Unsupervised Metrics Spark Example¶
This notebook contains an example of how unsupervised metrics can be applied to a dataset, how they can be used in other Iguanas modules and how to create your own.
Requirements¶
To run, you’ll need the following:
A dataset containing binary predictor columns
Import packages¶
[1]:
from iguanas.metrics.unsupervised import AlertsPerDay, PercVolume
import numpy as np
import databricks.koalas as ks
Create data¶
Let’s create some dummy predictor columns. For this example, let’s assume the dummy predictor columns represent rules that have been applied to a dataset.
[3]:
np.random.seed(0)
y_pred_ks = ks.Series(np.random.randint(0, 2, 1000), name = 'A')
y_preds_ks = ks.DataFrame(np.random.randint(0, 2, (1000, 5)), columns=[i for i in 'ABCDE'])
21/12/06 12:20:04 WARN NativeCodeLoader: Unable to load native-hadoop library for your platform... using builtin-java classes where applicable
Using Spark's default log4j profile: org/apache/spark/log4j-defaults.properties
Setting default log level to "WARN".
To adjust logging level use sc.setLogLevel(newLevel). For SparkR, use setLogLevel(newLevel).
21/12/06 12:20:05 WARN Utils: Service 'SparkUI' could not bind on port 4040. Attempting port 4041.
21/12/06 12:20:05 WARN Utils: Service 'SparkUI' could not bind on port 4041. Attempting port 4042.
21/12/06 12:20:05 WARN Utils: Service 'SparkUI' could not bind on port 4042. Attempting port 4043.
21/12/06 12:20:05 WARN Utils: Service 'SparkUI' could not bind on port 4043. Attempting port 4044.
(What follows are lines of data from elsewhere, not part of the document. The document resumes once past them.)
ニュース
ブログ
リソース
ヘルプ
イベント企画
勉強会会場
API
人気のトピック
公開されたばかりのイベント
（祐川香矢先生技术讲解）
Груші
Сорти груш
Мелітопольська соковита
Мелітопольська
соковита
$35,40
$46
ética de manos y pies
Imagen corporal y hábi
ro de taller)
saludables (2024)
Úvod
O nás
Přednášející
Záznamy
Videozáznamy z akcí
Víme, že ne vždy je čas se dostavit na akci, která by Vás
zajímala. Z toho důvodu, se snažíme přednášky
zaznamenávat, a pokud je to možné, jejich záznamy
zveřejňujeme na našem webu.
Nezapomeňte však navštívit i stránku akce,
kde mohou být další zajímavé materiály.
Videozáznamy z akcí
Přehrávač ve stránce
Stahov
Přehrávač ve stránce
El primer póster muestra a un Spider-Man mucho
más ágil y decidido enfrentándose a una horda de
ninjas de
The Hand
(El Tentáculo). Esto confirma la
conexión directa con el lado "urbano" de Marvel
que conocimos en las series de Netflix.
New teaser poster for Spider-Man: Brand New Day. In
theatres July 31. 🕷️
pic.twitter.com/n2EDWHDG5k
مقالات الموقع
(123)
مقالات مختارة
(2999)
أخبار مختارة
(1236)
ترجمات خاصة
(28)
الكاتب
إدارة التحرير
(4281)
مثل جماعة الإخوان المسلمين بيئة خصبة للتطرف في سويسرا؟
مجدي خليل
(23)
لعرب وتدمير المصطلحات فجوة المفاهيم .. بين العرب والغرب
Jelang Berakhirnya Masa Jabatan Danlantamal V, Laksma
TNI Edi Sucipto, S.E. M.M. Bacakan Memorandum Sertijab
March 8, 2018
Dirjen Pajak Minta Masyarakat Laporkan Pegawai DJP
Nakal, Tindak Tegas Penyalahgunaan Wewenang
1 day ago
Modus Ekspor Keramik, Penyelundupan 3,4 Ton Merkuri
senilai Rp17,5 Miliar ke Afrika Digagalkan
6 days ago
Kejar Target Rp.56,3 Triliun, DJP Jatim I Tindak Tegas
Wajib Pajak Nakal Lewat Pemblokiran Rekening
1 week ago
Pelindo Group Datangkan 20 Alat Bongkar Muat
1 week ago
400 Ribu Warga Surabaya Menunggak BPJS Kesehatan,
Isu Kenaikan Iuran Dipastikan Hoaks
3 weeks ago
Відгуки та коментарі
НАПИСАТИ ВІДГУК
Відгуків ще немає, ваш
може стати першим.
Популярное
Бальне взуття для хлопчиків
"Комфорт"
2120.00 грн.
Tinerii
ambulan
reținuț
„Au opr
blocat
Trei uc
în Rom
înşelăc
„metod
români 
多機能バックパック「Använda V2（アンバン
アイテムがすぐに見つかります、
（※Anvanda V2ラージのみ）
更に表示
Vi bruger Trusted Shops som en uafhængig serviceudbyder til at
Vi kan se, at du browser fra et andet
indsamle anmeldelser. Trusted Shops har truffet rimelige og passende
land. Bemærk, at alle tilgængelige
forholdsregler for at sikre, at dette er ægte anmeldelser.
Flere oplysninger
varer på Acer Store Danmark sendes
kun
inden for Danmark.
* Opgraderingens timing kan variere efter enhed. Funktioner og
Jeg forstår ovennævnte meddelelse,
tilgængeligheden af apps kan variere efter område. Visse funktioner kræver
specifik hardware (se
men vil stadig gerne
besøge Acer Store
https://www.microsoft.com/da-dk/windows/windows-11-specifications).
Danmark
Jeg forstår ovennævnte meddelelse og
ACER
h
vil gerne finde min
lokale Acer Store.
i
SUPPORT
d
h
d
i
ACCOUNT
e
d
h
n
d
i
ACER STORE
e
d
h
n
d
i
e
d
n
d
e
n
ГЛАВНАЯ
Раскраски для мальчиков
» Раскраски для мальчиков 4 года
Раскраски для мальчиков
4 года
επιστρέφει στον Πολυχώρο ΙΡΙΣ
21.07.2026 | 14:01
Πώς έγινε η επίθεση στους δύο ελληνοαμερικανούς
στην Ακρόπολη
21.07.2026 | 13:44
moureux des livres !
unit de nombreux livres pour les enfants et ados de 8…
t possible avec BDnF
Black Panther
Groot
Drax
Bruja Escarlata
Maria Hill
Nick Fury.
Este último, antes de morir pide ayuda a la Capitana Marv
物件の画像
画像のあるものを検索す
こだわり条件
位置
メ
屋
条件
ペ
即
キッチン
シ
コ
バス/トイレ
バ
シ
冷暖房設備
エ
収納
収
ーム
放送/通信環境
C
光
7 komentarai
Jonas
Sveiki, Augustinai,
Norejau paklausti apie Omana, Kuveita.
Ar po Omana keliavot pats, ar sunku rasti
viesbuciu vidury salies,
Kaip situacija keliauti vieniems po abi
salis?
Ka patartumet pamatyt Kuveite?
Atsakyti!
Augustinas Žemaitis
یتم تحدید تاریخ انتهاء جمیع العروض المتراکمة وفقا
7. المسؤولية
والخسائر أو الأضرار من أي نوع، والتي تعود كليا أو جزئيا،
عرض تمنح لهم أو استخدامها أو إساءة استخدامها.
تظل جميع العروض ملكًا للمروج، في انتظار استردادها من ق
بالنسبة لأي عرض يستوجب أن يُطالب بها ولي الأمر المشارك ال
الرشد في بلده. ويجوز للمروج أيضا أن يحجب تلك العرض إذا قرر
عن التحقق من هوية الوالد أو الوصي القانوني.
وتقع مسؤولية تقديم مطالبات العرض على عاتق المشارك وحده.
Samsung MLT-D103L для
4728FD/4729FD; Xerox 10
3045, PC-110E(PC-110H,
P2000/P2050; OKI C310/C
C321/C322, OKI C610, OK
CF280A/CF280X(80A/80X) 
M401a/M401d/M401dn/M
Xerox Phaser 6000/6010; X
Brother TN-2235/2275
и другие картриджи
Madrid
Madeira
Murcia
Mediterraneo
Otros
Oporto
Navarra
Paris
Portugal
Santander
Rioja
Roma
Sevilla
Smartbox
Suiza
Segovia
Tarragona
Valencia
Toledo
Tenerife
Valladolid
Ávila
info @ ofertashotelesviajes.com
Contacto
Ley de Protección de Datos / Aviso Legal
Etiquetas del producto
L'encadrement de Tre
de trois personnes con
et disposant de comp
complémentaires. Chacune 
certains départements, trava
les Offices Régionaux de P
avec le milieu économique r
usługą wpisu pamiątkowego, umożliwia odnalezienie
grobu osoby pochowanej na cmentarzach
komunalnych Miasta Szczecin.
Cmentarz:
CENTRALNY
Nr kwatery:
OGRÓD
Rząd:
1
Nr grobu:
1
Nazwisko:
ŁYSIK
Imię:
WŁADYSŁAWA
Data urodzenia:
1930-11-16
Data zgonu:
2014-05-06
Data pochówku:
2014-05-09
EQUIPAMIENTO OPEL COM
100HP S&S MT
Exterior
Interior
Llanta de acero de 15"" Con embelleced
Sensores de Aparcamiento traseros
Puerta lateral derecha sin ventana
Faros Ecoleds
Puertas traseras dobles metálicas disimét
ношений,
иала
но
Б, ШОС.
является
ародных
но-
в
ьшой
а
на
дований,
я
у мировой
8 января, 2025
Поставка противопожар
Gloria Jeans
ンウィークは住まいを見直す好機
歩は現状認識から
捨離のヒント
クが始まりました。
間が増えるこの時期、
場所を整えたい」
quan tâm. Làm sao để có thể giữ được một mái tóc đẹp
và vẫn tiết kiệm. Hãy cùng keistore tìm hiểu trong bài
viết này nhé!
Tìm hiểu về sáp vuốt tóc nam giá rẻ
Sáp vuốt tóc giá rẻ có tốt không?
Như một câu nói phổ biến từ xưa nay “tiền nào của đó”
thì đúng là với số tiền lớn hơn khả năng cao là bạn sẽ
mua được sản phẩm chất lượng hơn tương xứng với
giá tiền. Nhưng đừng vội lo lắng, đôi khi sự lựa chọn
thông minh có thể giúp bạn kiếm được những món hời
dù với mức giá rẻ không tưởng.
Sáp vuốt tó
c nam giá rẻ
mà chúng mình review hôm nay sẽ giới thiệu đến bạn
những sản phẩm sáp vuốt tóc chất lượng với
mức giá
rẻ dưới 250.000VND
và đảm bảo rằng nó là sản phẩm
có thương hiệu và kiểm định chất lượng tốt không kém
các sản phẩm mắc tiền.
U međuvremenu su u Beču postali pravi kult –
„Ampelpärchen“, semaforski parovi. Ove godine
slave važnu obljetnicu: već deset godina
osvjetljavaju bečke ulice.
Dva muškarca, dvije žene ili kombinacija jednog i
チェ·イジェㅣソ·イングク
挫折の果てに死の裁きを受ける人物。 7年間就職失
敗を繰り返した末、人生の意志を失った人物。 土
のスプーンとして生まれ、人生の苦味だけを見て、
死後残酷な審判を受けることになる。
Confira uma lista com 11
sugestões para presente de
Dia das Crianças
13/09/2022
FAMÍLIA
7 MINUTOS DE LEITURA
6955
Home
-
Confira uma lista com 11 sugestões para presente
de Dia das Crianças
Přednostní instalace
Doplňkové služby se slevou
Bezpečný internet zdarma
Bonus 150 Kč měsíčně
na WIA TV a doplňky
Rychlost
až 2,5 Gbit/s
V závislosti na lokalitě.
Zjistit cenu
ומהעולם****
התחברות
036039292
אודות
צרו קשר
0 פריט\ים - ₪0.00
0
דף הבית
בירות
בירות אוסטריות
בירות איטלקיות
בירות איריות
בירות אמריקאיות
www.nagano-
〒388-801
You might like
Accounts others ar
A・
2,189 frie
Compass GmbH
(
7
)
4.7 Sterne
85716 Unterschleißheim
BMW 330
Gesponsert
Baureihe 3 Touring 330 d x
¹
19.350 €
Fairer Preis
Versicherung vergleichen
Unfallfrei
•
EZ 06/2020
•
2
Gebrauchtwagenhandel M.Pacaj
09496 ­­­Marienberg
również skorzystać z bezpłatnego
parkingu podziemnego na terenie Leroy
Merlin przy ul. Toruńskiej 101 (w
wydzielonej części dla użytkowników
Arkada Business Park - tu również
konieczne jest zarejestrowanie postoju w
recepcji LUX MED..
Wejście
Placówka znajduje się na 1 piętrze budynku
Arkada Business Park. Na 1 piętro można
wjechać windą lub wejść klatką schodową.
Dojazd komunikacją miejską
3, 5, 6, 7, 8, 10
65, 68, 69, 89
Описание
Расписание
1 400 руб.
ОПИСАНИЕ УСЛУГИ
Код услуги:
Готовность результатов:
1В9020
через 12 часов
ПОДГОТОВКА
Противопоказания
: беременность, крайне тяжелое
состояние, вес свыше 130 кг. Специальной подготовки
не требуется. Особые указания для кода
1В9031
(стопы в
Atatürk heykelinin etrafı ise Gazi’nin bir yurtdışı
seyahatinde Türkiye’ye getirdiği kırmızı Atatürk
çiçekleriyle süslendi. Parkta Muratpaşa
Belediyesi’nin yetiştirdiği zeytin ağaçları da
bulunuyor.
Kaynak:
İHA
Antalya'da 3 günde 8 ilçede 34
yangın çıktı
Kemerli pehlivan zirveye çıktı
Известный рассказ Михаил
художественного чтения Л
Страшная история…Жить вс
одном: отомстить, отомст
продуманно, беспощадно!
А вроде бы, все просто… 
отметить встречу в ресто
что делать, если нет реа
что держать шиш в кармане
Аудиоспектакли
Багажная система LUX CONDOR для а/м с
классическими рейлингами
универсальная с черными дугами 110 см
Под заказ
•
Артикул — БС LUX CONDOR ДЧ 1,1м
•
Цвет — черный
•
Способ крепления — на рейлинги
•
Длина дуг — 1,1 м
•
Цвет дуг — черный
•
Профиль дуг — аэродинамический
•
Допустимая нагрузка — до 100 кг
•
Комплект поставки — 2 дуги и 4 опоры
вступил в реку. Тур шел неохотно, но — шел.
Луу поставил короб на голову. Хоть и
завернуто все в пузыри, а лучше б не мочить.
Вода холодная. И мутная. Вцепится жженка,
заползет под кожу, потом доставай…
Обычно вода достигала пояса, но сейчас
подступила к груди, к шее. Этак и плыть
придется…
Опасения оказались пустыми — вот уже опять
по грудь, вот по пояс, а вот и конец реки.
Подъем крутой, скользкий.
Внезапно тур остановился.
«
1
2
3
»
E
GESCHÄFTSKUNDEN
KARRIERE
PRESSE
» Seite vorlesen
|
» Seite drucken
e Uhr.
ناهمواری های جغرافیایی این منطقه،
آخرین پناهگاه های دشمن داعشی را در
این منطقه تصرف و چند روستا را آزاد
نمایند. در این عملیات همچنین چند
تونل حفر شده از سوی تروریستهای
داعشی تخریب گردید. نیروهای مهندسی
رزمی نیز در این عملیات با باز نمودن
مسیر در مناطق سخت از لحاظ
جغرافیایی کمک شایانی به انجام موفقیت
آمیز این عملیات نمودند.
Apply optimisation functions¶
There are currently two unsupervised metrics available:
Alerts per day (calculates the negative squared difference between the daily number of records a rule flags vs the targetted daily number of records flagged)
Percentage of volume (calculates the negative squared difference between the percentage of the overall volume that the rule flags vs the targetted percentage of volume flagged)
Instantiate class and run fit method¶
We can run the .fit() method to calculate the optimisation metric for each column in the dataset.
Alerts per day¶
[4]:
apd = AlertsPerDay(n_alerts_expected_per_day=5, no_of_days_in_file=10)
# Single predictor
rule_apd_ks = apd.fit(y_preds=y_pred_ks)
# Multiple predictors
rule_apds_ks = apd.fit(y_preds=y_preds_ks)
Percentage of volume¶
[5]:
pv = PercVolume(perc_vol_expected=0.02)
# Single predictor
rule_pv_ks = pv.fit(y_preds=y_pred_ks)
# Multiple predictors
rule_pvs_ks = pv.fit(y_preds=y_preds_ks)
Outputs¶
The .fit() method returns the optimisation metric defined by the class:
[6]:
rule_apd_ks, rule_apds_ks
[6]:
(-2061.16, array([-2237.29, -1738.89, -2313.61, -2227.84, -2034.01]))
[7]:
rule_pv_ks, rule_pvs_ks
[7]:
(-0.234256, array([-0.253009, -0.199809, -0.261121, -0.252004, -0.231361]))
The .fit() method can be fed into various Iguanas modules as an argument (wherever the opt_func
parameter appears). For example, in the RuleGeneratorOpt module, you can set the metric used to optimise the rules using this methodology.